I've been working on a customized operating system project in school, and when I started coding in C++, I reached a huge problem:
I've built a custom put_char function in assembly, it basically takes an address and a Dword value and saves it in memory. I'm using Qemu virtual machine, and 0xb8000 is the Screen memory start (SCREEN_START)
if I run the code in CPP:
put_char(SCREEN_START, 0x2f562f56)
(0x2f202f56 is "/V/V") it prints "VV" to the screen, so the function itself does work.
The put_chars code:
put_char:
push ebp ; save the prior EBP value
mov ebp, esp
mov ebx, edi;
mov edx, esi;
mov dword [ebx], edx
xor eax,eax
pop ebp ; minimal cleanup
ret
But the problem happens when i tied to print a char from an array: When I tried passing a string (char *) to a function, it sends the wrong values.
void pp(char hello[])
{
for (int i = 0; i < 7; i++)
{
put_char(SCREEN_START + i*4, hello[i] );
}
}
global void kernel_main()
{
pp("Hello!");
}
The screen prints different values each time, and it's never "Hello!"... For example it prints spaces only...

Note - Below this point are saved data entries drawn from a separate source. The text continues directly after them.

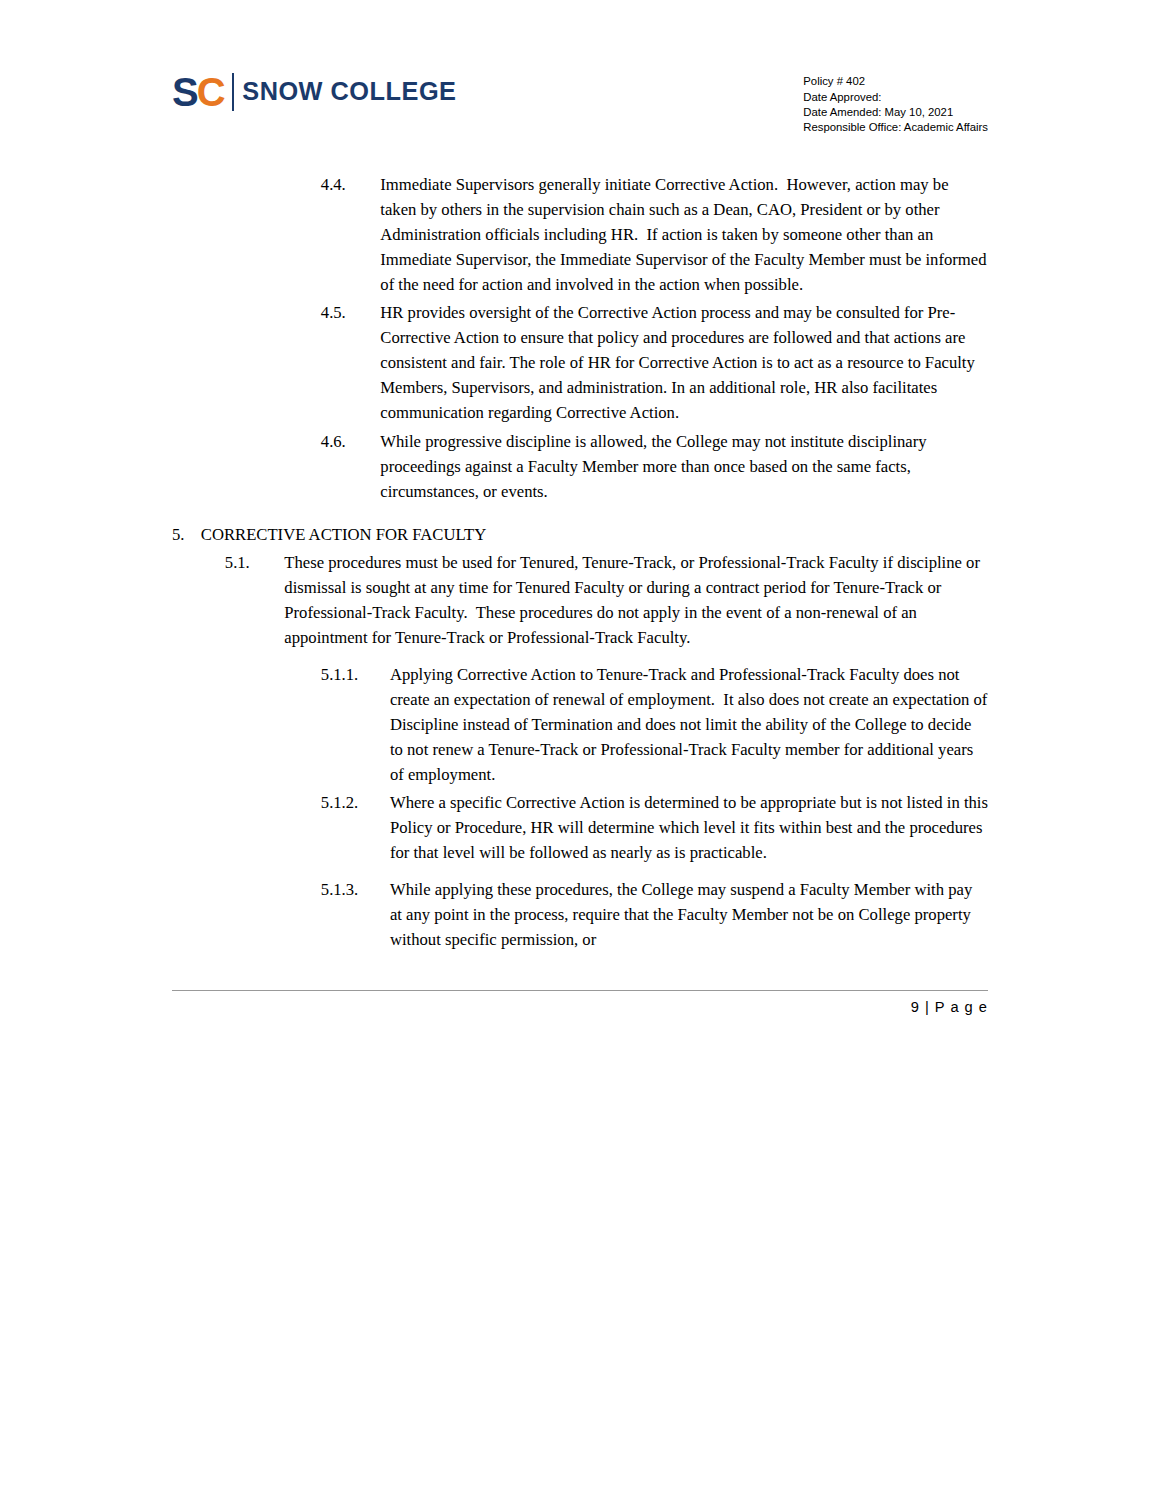SC SNOW COLLEGE
Policy # 402
Date Approved:
Date Amended: May 10, 2021
Responsible Office: Academic Affairs
4.4. Immediate Supervisors generally initiate Corrective Action. However, action may be taken by others in the supervision chain such as a Dean, CAO, President or by other Administration officials including HR. If action is taken by someone other than an Immediate Supervisor, the Immediate Supervisor of the Faculty Member must be informed of the need for action and involved in the action when possible.
4.5. HR provides oversight of the Corrective Action process and may be consulted for Pre-Corrective Action to ensure that policy and procedures are followed and that actions are consistent and fair. The role of HR for Corrective Action is to act as a resource to Faculty Members, Supervisors, and administration. In an additional role, HR also facilitates communication regarding Corrective Action.
4.6. While progressive discipline is allowed, the College may not institute disciplinary proceedings against a Faculty Member more than once based on the same facts, circumstances, or events.
5. CORRECTIVE ACTION FOR FACULTY
5.1. These procedures must be used for Tenured, Tenure-Track, or Professional-Track Faculty if discipline or dismissal is sought at any time for Tenured Faculty or during a contract period for Tenure-Track or Professional-Track Faculty. These procedures do not apply in the event of a non-renewal of an appointment for Tenure-Track or Professional-Track Faculty.
5.1.1. Applying Corrective Action to Tenure-Track and Professional-Track Faculty does not create an expectation of renewal of employment. It also does not create an expectation of Discipline instead of Termination and does not limit the ability of the College to decide to not renew a Tenure-Track or Professional-Track Faculty member for additional years of employment.
5.1.2. Where a specific Corrective Action is determined to be appropriate but is not listed in this Policy or Procedure, HR will determine which level it fits within best and the procedures for that level will be followed as nearly as is practicable.
5.1.3. While applying these procedures, the College may suspend a Faculty Member with pay at any point in the process, require that the Faculty Member not be on College property without specific permission, or
9 | P a g e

According to what I read, this happens when the stack is corrupted, but I haven't used the stack in any of my codes, especially the assembly ones.
Not really sure how to fix this, tried different things, like building a struct or a class, passing it as char* and not char[], making a constant string to print outside of the function... nothing really worked, I even tried sending int array, and didn't work.
Please let me know if anyone could help! really need it!